Because of the curves at
Saltersford and Barnton the two small tugs were fitted with guide wheels, four
of them, two forward, two aft, port and starboard. They had wide iron treads
and were each mounted on a spring-loaded arm which would allow retraction but
which could be locked to give the needed guidance. Usually the front pair were
locked and the rear left free. The tiller could thus be safely abandoned until
the tug emerged. No 3, the later big tug, had no such wheels, but Preston Brook
did not demand the concentration of the other two.
All three tugs had injector-fed
locomotive type boilers with squat chimneys, the working pressure being about
90 lbs per square inch. The small pair had single-cylinder engines, arranged
horizontally down the length of the boat, driving the screw through a
right-angled bevel gear. No 3 had a two-cylinder inverted engine, not a
compound, but a simple expansion. No condensers were fitted, the engines
exhausted to atmosphere.
Tug driving was a sooty business
and the craft had an unpretentious colour scheme, red oxide hulls and grey
cabin over the engine and messroom. There are ventilation shafts in all the
tunnels but the tug crew were best pleased when a north-south wind was blowing
through Preston Brook. The engineman would make up the fire at the end of each
trip and allow it to burn through before turning back into the tunnel. However
the smoke was undoubtedly offensive, for the tunnel keeper's house at the
Preston Brook end, perched on the crown of the portal, had the canal-facing
windows bricked up.
Services lasted into the 1939-45
War under London, Midland and Scottish Railway supervision but
were discontinued after about 1943 because horse boats were then relatively few
- there had been motor boats on the canal for some time. These were allowed
ahead of the tug but had to keep to the timetable, although they paid no tunnel
toll. After withdrawal of the tugs the old timetables were kept and regulated
by the keepers, latterly only one at Preston Brook who had to cycle over by the
horse path. In the early fifties the British Transport Commission put in a traffic
light system, the lights being actuated by switches operated by wheels which
rubbed along the boats' hulls. They were removed by 1958 and a time interval
system introduced, boats being allowed in at so many minutes past each hour.
During the sixties this too was abandoned and one proceeded if the way was
clear. However the recent increase in the number of pleasure boats has resulted
in the introduction of a working timetable at weekends between the months of
April and October.
Images of the Trent
and Mersey tunnel tugs

One of the two small tugs, originally thought to be photographed
between Barnton and Saltersford. However, since it is a fairly wide waterway,
it is probably the River Weaver, possibly between Weston Point and
Anderton. It is suggested that the tugs
were being used to work traffic round a stoppage on the canal.
(courtesy of Mrs Sarah Heath)

With a coal boat in tow, one of the small tugs approaches Saltersford eastern portal in 1910. (courtesy of Michael Ware)

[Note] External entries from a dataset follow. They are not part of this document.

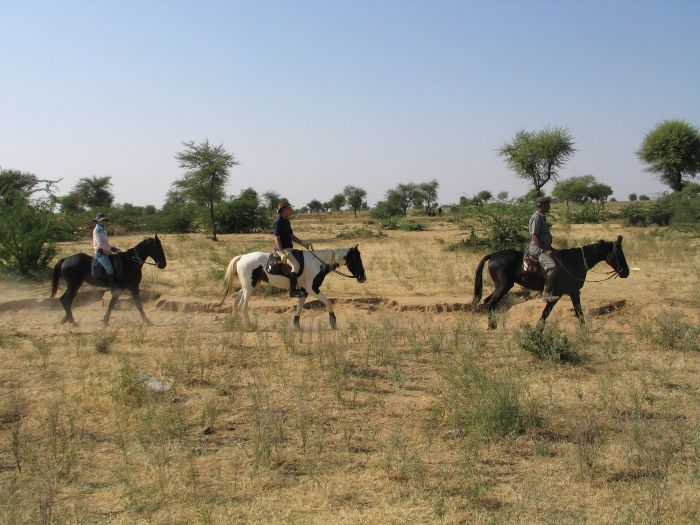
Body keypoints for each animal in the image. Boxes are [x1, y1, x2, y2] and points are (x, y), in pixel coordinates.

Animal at [220, 246, 366, 328]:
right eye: (356, 259)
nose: (363, 277)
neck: (317, 263)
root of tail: (241, 257)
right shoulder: (312, 288)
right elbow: (328, 302)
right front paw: (333, 321)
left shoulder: (304, 291)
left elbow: (299, 306)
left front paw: (296, 324)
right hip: (249, 287)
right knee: (243, 304)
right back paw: (249, 325)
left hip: (251, 285)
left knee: (235, 298)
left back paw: (235, 321)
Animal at [474, 236, 632, 328]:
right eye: (619, 254)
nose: (626, 272)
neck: (575, 261)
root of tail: (493, 255)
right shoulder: (563, 293)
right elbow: (549, 313)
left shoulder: (571, 292)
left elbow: (575, 312)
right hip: (504, 286)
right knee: (490, 303)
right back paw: (492, 326)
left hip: (500, 286)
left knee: (487, 301)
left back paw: (492, 325)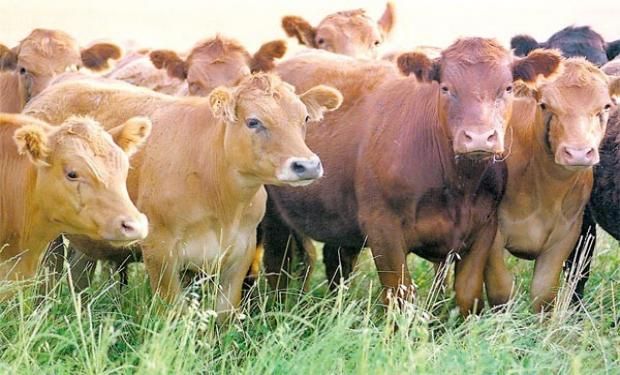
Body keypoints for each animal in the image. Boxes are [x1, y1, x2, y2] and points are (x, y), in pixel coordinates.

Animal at [24, 73, 342, 320]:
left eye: (304, 118)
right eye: (253, 121)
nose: (307, 165)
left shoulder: (239, 252)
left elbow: (221, 316)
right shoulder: (160, 251)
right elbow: (172, 311)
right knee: (47, 278)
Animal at [262, 38, 560, 316]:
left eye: (507, 88)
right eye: (446, 88)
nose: (478, 137)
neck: (458, 186)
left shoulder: (483, 229)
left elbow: (467, 294)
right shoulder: (383, 228)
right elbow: (400, 296)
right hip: (273, 216)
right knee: (277, 265)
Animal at [484, 58, 620, 312]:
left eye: (606, 106)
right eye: (545, 105)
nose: (578, 152)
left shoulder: (565, 236)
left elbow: (544, 293)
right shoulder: (493, 236)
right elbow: (501, 290)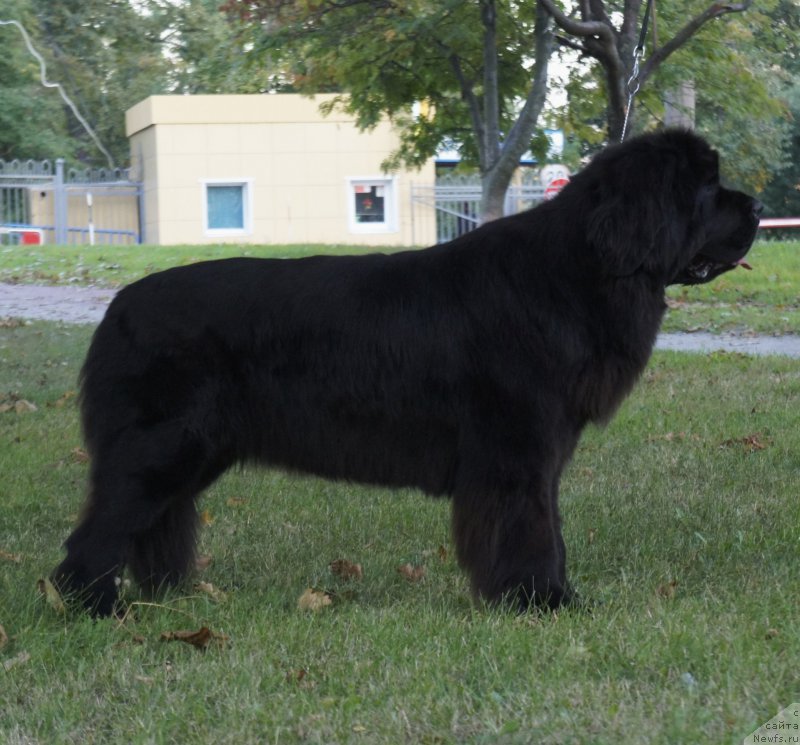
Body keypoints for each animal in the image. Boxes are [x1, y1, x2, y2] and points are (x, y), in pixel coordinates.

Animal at [51, 129, 764, 616]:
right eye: (706, 189)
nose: (758, 208)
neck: (583, 268)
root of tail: (115, 307)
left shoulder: (540, 450)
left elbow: (547, 524)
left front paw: (542, 593)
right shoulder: (515, 447)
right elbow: (529, 526)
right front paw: (540, 601)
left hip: (195, 448)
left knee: (151, 519)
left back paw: (163, 594)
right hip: (162, 444)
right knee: (104, 524)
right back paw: (92, 606)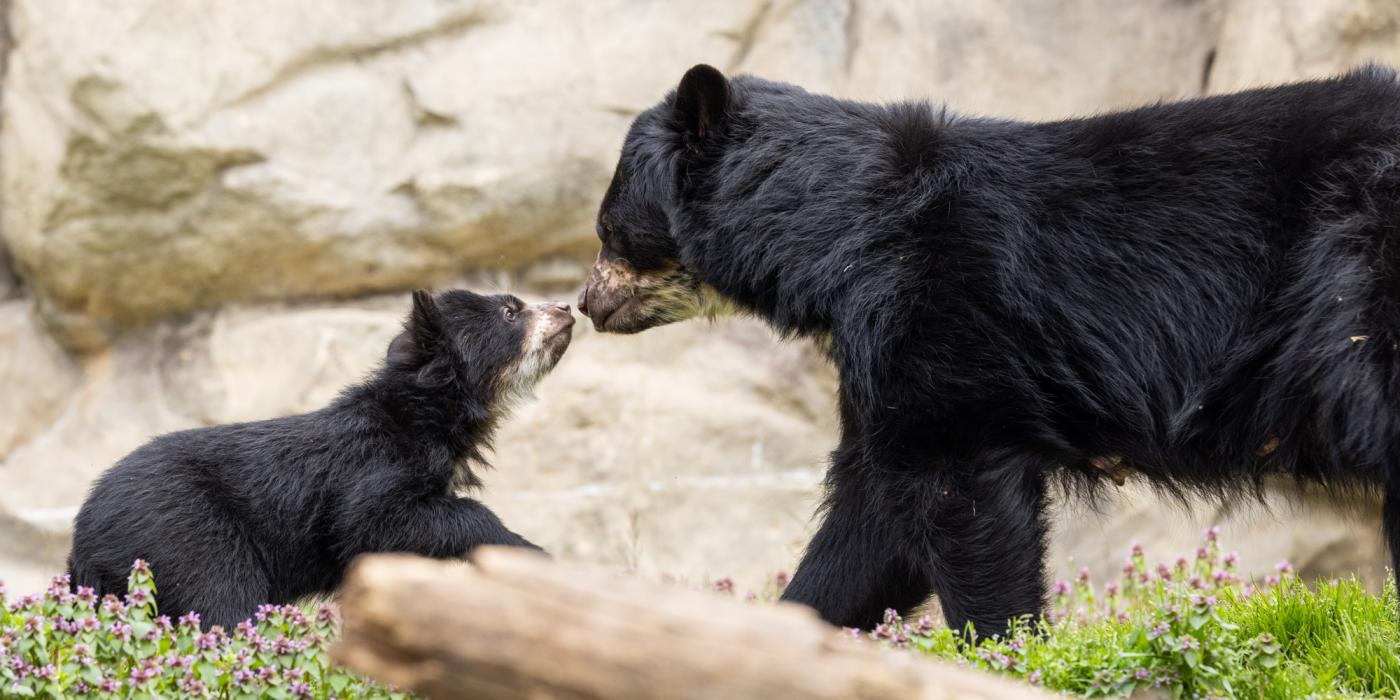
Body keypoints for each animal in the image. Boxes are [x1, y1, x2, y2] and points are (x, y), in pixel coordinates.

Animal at [68, 289, 571, 630]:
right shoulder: (374, 468)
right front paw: (530, 552)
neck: (427, 417)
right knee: (219, 604)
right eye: (511, 312)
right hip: (186, 534)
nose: (567, 308)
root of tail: (84, 535)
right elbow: (374, 520)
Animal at [574, 63, 1400, 638]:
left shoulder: (941, 312)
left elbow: (958, 491)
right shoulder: (877, 350)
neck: (838, 235)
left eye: (610, 231)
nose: (585, 304)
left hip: (1354, 284)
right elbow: (869, 524)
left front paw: (1008, 654)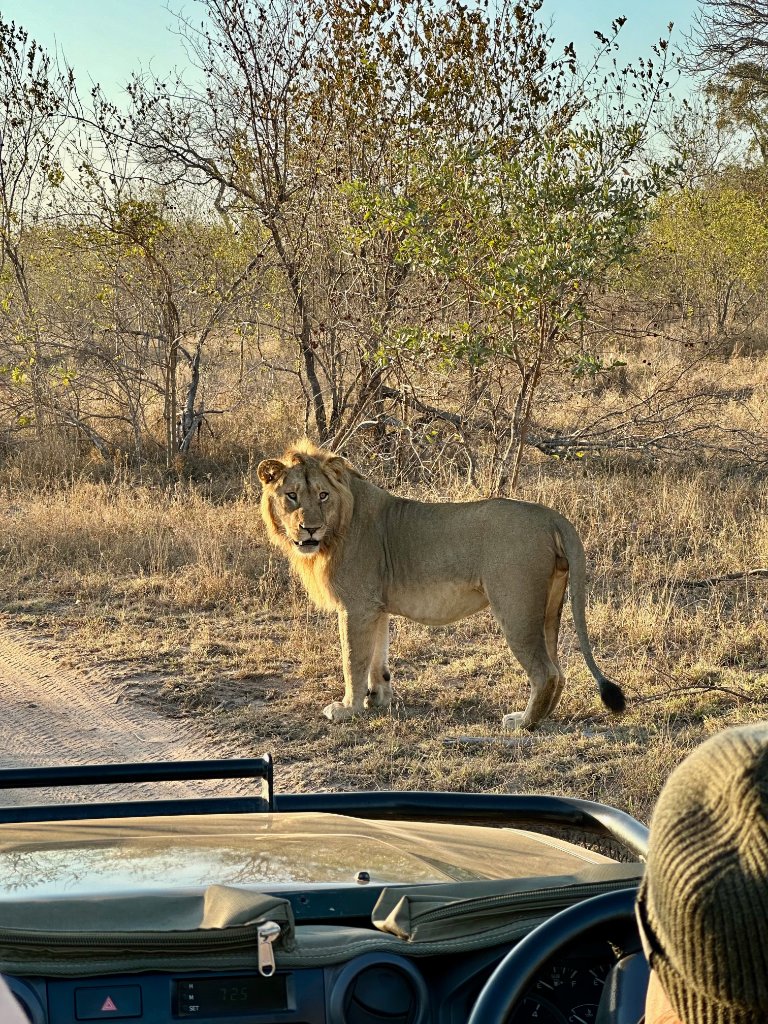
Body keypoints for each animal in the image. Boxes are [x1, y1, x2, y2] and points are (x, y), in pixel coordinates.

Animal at [257, 439, 625, 730]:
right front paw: (377, 699)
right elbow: (377, 656)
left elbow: (353, 660)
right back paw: (540, 717)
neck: (337, 528)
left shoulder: (356, 606)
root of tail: (551, 516)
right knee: (558, 670)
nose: (309, 529)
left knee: (545, 671)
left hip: (516, 607)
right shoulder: (375, 607)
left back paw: (523, 723)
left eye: (322, 495)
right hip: (549, 605)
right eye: (291, 496)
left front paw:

One of the small tugs at Dutton

One of the small tugs leaving the western end of Barnton Tunnel

The tug shown here at the southern (Dutton) end of Preston Brook Tunnel
is Tug No 1 which normally acted as the spare. The crewmen are George
Lightfoot, Ernest Clare and Fred Higgins.
(Courtesy of Fred Higgins)

This is the only known image of No 3 Tug. This was the larger tug which
only operated in Preston Brook Tunnel.
She is shown here exiting from the southern portal.